After the bout Morales was honest about the assessment of his performance, “Maldonado had a lot of experience and he came prepared to fight which is good because I wanted to get the rounds because that is the way I am going to learn. I know there is some details that I need to work on but I feel I fought well and was able to do what I needed to do to win.”
“El Camaron” Demolishes Mendoza
In highly dramatic fashion, East L.A.’s Julian “Camaron” Ramirez needed only forty-two seconds to force referee Eddie Hernandez to halt the punishment Noel Mendoza (6-2, 1KO) was receiving and stop the scheduled for six round contest. The southpaw Ramirez welcomed Mendoza to the featherweight bout with a stiff left seconds into the fight that sent Mendoza straight back to the canvas. Mendoza recouped but on wobbly legs as Ramirez went in for the kill and landed a barrage of punches that left the referee with no choice but to stop the fight.
Martinez Ruins Porras’ First Time
In a great high clip fight, featherweight Cesar Martinez (4-1, KO) looked impressive to earn a unanimous decision over tough as nails first timer Jorge “Cheke” Porras (0-1) in a four rounder. Porras took the first round as he stalked the much quicker Martinez and landed hard shots to the head. Martinez of Los Angeles concentrated more in the body and went to work with thundering left hooks to the liver of the popular Porras of nearby Fallbrook, CA. Martinez took it to Porras in the third and intensified the attack to the body. Porras looked to be fading fast but was right there with Martinez taking everything. Martinez scored with double hooks, first to the body and then to the head, but Porras kept going and throwing but with not much on his punches. Martinez continued the assault in the fourth to take the contest with scores of 40-36 three times.
Diaz Beats Gonzalez
After four identical heavyweight rounds, Francisco Diaz (3-6, 2KOs) took a unanimous decision over the much taller Daniel Gonzalez (2-2, 1KO) with a steady diet of right hooks while in the inside. All Gonzalez of Bellflower, CA, tried to do was land a big right hand on the squirrely Diaz but was not successful as the Murietta, CA, fighter was able to dart in and out from his much bigger opponent’s reach and score with looping right hands to the face of Gonzalez. At the end, judges Ray Corona and Pat Russell saw it 39-37 and David Denkin scored it 40-36, all for Diaz.

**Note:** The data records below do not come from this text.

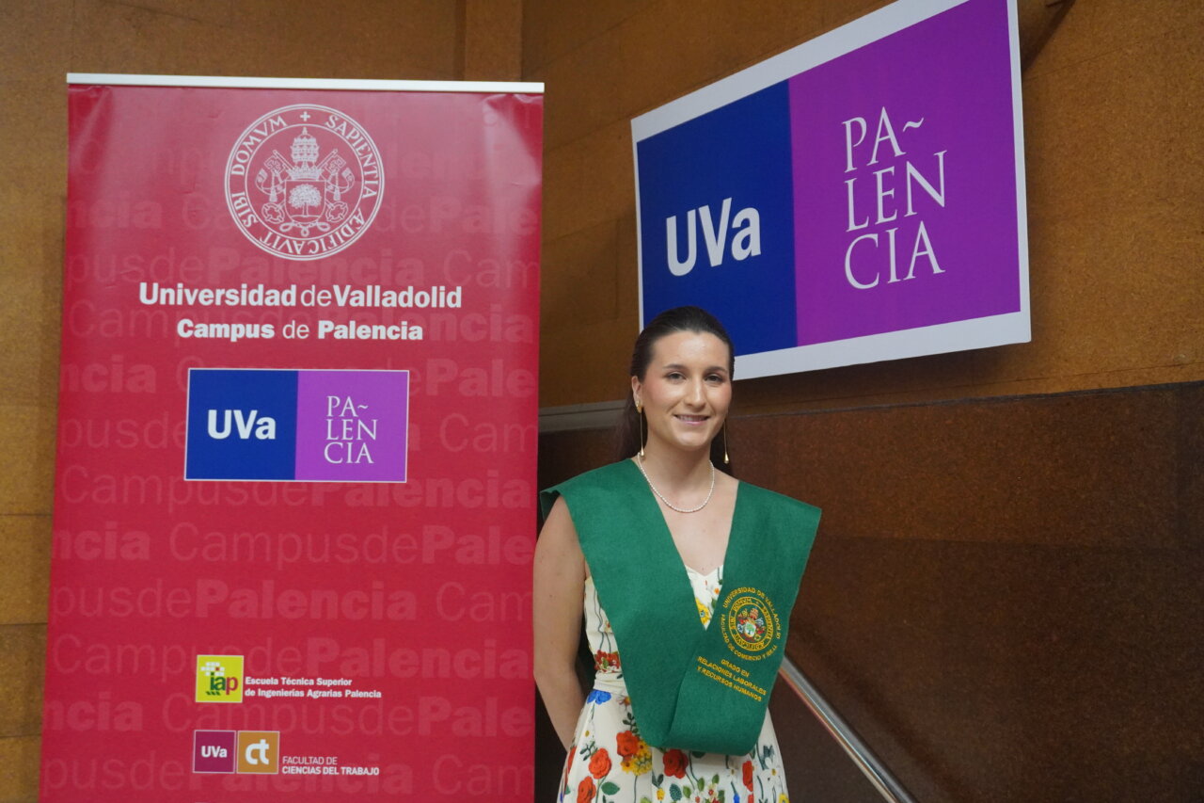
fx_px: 1254
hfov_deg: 51.3
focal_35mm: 38
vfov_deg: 35.5
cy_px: 402
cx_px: 602
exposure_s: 1/160
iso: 4000
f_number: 4.5
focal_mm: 25
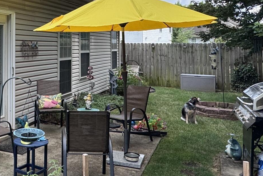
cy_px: 32
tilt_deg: +1.8
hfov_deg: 39.3
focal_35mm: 47
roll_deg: +0.3
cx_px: 33
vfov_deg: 28.0
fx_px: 343
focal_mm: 2.22
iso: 40
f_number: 2.2
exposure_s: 1/561
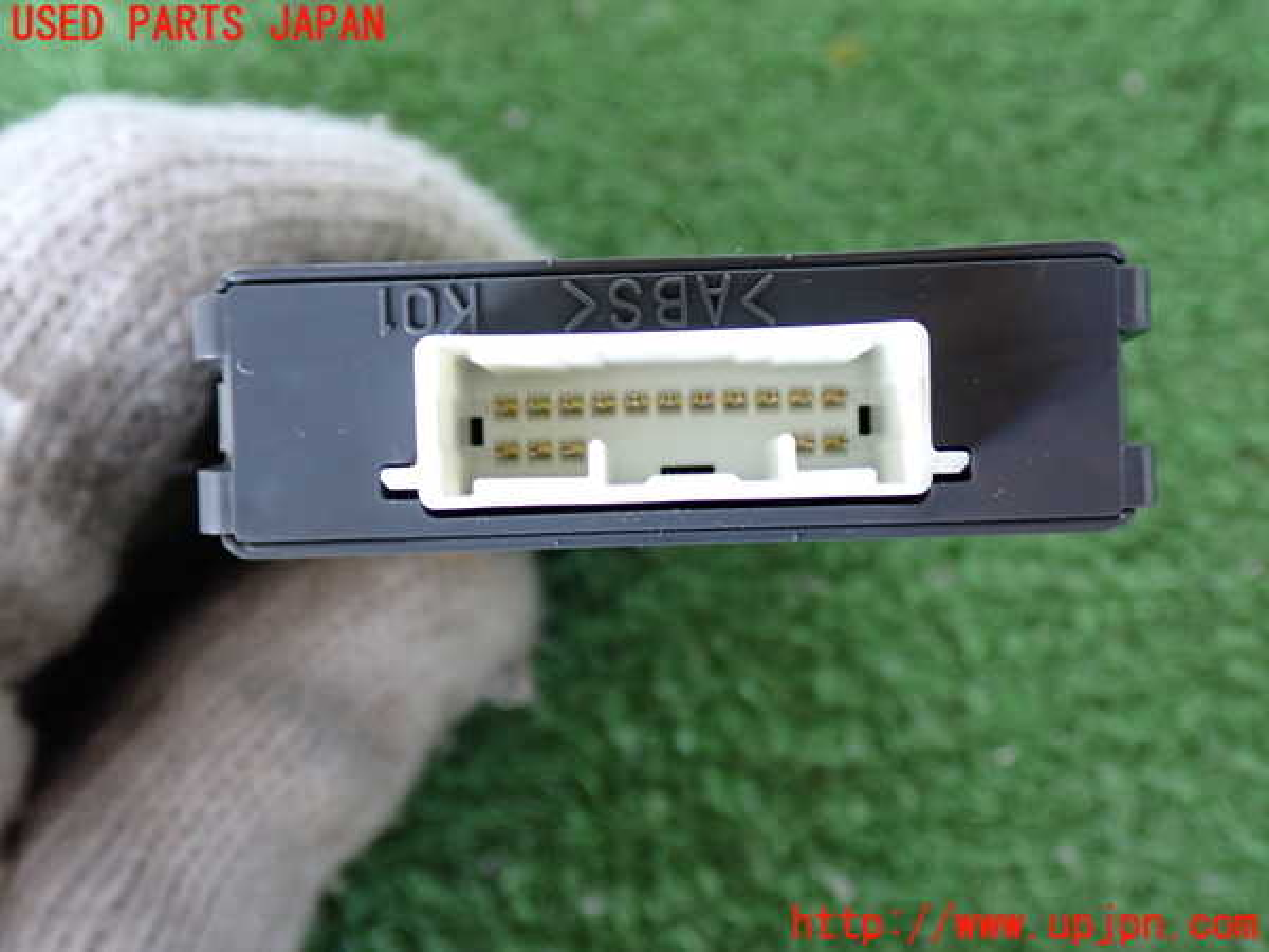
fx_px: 1393
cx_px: 634
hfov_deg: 49.0
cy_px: 476
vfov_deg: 37.7
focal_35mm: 38
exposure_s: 1/40
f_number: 2.7
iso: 500
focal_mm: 6.83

Sandoval Takes Acevedo to School
Mexico City’s Juan Sandoval (6-10-1, 3KOs) ruined Aaron Acevedo’s night as he took the Moreno Valley, CA’s undefeated record and wiped the floor with it. Sandoval was in control for entire four round super featherweight bout as he combined punches to the head and body with ease as well as slip the majority of Acevedo’s attack. Acevedo (2-1-1, 2KOs) never was able to put up any kind of meaningful offensive until the last round but even still Sandoval closed the show with a hard right upper cut that hurt Acevedo at the end of the bout. All three judges, Ray Corona, David Denkin and Pat Russell, had it an identical 40-36.